Chemba Arisi Thengai Paal Payasam Recipe- Red Rice Payasam
Chemba Arisi Thengai Paal Payasam Recipe is a delicious creamy payasam made with Chemba rice (Kerala Red Rice/ or Matta Rice), coconut milk and jaggery. This is a healthier twist to the traditional paal payasam . Make this quick and easy recipe to serve in a sadhya or as a dessert for a party or any festival like Onam, Tamil New Years Day or Varamahalakshmi.
Chemba Arisi Thengai Paal Payasam Recipe is a creamy and delicious payasam recipe with traditional South Indian flavors of rice, jaggery and coconut milk. This Thengai Paal Payasam recipe is made with Chemba rice which is also called as Red Rice or Matta Rice.
Chemba rice has a unique earthy flavor and when combined with jaggery and coconut milk and cardamom tastes absolutely divine. Chemba rice is not an overload of carbohydrates and so this Payasam made with chemba rice can be enjoyed by even those who are diabetic as Chemba rice helps reducing type 2 diabetes. Chemba Rice is also a good source of magnesium, calcium and Vitamin A and B. Include Chemba rice in your daily diet to stay healthy.
Serve Chemba Arisi Thengai Paal Payasam as a dessert with a meal of White Pumpkin Mor Kuzhambu , Steamed Rice and Kerala Style Karamani Thoran.
You can try other Kerala payasam recipe such as :
- Paal Payasam Recipe - Rice Kheer/Pudding
- Mango Payasam Recipe-Mambazha Payasam - Onam Special
- Ada Pradhaman Recipe With Homemade Ada- Kerala Special Payasam
- 1 cup Red matta rice
- 3 1/2 cups Water
- 1/2 cup Jaggery
- 1 teaspoon Cardamom (Elaichi) Pods/Seeds
- 1 cup Coconut milk
- 1/4 cup Water Seasoning
- 1 tablespoon Ghee
- 12 Cashew nuts
- 2 tablespoons Dry coconut (kopra) , cut into small pieces
How to make Chemba Arisi Thengai Paal Payasam Recipe- Red Rice Payasam
To begin making Chemba Arisi Thengai Paal Payasam first wash Chemba rice well in water and soak for half an hour.
Add soaked rice in a pressure cooker and add three and a half cups of water.Pressure cook rice for five whistles to get soft well cooked rice.
While the rice is getting cooked keep a saucepan on medium flame add one fourth cup water and half a cup of jaggery and let the jaggery melt.This will take about five minutes on medium flame. If you like your payasam to be more sweet then u can add more jaggery.
Open the pressure cooker and mash the rice lightly using a potato masher or the back of a spoon.

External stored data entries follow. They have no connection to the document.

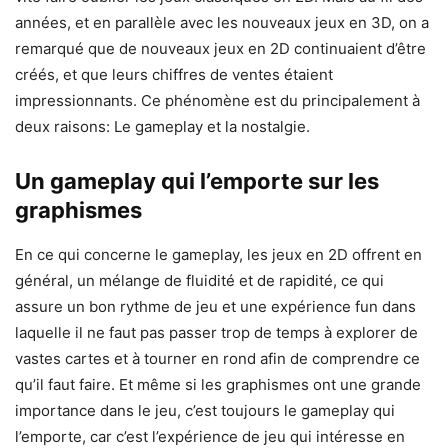
années, et en parallèle avec les nouveaux jeux en 3D, on a
remarqué que de nouveaux jeux en 2D continuaient d’être
créés, et que leurs chiffres de ventes étaient
impressionnants. Ce phénomène est du principalement à
deux raisons: Le gameplay et la nostalgie.
Un gameplay qui l’emporte sur les
graphismes
En ce qui concerne le gameplay, les jeux en 2D offrent en
général, un mélange de fluidité et de rapidité, ce qui
assure un bon rythme de jeu et une expérience fun dans
laquelle il ne faut pas passer trop de temps à explorer de
vastes cartes et à tourner en rond afin de comprendre ce
qu’il faut faire. Et même si les graphismes ont une grande
importance dans le jeu, c’est toujours le gameplay qui
l’emporte, car c’est l’expérience de jeu qui intéresse en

Strain the jaggery water and mix it in with the rice. Add the cardamom powder to rice and jaggery mix. Simmer the rice and jaggery mixture for about 5 mins and add coconut milk.
Simmer till the Chemba Arisi Thengai Paal Payasam becomes thick and creamy in consistency - about 5 minutes.
In a tadka pan add ghee and once the ghee is hot first fry cut coconut pieces till it turns light brown in colour and then add cashew nuts in the pan and fry till they turn golden brown.
Add the fried cashew nut and coconut pieces to the Chemba Arisi Thengai Paal and serve hot.
Serve Chemba Arisi Thengai Paal as a dessert with a meal of White Pumpkin Mor Kuzhambu , Steamed Rice and Kerala Style Karamani Thoran for a delicious weekend lunch.